Negotiation · Primly Community

Does anyone actually use the "enthusiastic but need to discuss comp" opener?

apm_aisha · 5 replies

every negotiation guide i read has you start with some version of "i'm really excited about this opportunity, i'd love to make it work, but i need to discuss the compensation package."

is this actually how people open? it feels scripted and i'm worried it sounds fake.

my offer is 9k below what i asked for in the screen. the work looks great. i genuinely do want the job. but saying that while asking for more money feels weird, like the enthusiasm and the ask undercut each other somehow.

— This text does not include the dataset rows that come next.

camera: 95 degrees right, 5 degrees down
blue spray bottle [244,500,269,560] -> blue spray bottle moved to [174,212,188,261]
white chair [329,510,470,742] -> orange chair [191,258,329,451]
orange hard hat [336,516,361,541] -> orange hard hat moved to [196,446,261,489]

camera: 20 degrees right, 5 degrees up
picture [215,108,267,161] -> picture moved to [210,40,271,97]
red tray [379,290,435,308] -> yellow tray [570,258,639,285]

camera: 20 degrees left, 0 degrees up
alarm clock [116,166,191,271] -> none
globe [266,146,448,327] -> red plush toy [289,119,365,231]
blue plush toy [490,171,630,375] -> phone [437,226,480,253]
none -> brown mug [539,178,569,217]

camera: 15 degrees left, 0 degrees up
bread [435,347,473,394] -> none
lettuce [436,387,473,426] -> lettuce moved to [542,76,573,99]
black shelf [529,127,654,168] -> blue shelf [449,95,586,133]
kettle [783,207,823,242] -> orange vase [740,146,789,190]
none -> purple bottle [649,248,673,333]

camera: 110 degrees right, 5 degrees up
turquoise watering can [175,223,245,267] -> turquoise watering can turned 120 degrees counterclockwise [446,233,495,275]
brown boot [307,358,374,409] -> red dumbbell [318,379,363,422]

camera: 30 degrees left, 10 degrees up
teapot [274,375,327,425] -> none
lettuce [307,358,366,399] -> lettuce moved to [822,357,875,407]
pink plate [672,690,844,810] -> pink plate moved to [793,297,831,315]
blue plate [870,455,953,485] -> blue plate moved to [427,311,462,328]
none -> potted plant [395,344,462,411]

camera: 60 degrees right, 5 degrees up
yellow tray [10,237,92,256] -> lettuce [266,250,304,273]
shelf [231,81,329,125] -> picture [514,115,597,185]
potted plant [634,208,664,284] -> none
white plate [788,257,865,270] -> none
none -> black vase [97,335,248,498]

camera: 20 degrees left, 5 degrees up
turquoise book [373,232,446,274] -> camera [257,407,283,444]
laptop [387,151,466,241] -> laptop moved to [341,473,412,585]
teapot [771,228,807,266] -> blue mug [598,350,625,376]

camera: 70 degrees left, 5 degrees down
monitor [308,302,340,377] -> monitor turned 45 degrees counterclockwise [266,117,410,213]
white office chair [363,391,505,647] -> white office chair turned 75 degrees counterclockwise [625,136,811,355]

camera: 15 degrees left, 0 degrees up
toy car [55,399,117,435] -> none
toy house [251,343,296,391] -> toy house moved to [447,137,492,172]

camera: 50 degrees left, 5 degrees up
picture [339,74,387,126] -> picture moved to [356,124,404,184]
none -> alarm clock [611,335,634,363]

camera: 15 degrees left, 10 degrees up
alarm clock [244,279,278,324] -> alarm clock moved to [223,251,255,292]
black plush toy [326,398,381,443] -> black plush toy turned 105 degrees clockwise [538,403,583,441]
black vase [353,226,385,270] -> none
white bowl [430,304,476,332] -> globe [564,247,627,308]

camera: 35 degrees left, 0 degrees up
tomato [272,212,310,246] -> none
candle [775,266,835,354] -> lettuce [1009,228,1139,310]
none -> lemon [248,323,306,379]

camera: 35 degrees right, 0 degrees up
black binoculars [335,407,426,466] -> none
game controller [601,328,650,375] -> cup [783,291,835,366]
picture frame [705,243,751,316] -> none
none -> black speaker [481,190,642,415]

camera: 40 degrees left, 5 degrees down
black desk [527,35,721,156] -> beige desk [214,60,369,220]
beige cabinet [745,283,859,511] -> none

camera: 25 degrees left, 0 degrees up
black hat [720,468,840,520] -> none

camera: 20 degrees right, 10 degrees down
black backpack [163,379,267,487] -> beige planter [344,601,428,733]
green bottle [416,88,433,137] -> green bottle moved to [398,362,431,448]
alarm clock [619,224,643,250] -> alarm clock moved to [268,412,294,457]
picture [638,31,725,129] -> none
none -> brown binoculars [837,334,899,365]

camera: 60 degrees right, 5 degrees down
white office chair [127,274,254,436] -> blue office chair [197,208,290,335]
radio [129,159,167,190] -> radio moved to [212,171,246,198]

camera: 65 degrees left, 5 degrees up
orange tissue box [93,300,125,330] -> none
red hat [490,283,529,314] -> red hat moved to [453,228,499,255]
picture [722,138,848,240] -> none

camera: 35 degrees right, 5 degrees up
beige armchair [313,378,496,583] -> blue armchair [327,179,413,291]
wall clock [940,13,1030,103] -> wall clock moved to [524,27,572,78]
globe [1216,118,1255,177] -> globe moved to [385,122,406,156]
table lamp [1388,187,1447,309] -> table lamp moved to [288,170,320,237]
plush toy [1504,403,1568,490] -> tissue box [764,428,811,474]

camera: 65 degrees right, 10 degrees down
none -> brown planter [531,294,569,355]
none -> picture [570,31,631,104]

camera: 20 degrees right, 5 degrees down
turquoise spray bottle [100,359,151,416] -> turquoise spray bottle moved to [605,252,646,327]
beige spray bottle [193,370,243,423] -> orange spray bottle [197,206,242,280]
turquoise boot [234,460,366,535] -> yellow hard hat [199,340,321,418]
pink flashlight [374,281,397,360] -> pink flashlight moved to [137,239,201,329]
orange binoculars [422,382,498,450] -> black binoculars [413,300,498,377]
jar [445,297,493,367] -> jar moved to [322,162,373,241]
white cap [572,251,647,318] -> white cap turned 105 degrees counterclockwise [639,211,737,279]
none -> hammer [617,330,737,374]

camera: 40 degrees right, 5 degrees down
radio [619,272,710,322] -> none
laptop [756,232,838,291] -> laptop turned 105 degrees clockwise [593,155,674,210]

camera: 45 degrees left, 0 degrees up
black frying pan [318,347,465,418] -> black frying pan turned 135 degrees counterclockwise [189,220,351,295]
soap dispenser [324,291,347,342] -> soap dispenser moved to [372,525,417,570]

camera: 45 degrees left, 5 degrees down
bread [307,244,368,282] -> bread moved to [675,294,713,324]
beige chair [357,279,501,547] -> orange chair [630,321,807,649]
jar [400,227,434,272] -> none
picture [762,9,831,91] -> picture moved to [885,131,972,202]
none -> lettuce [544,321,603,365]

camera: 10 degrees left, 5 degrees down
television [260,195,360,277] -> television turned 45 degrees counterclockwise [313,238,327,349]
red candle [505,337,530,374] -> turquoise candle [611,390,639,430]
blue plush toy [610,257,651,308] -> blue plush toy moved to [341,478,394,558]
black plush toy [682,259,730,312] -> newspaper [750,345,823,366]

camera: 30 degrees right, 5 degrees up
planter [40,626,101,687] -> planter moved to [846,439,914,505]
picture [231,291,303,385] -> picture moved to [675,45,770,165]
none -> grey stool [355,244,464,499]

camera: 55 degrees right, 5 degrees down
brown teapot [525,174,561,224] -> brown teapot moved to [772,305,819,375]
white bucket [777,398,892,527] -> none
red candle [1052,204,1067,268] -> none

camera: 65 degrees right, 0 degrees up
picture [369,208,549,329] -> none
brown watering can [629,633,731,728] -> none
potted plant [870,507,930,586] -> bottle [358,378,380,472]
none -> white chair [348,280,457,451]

do people actually use this script or is it just advice-column fiction?

5 replies

pm_priya

i've used it twice and it worked both times. the key is to make it sound like a statement of fact, not a performance. you're telling them where you stand, not asking for permission to negotiate. tone matters way more than the exact words.

apm_aisha

okay that reframe helps. statement of fact, not a performance. i'm going to try it.

numbers_only

skip the enthusiasm opener entirely if it feels fake. just go directly: "the base is X, i was targeting Y based on my research and my current comp. is there room to get closer to Y?" clean, respectful, no performance. i've never had a company react poorly to that.

growth_gabe

the enthusiasm line exists because recruiters do share feedback with hiring managers, and "candidate was cold" can actually tank an offer. so it's partly protective. but you can make it real: if you're actually excited, say one specific thing you liked about the role. then pivot to comp. specific > generic every time.

qa_quinn

counterpoint: sometimes the enthusiasm opener backfires because it signals you want the job badly enough to take less. if you have any leverage at all, lead with the market data instead of the feelings.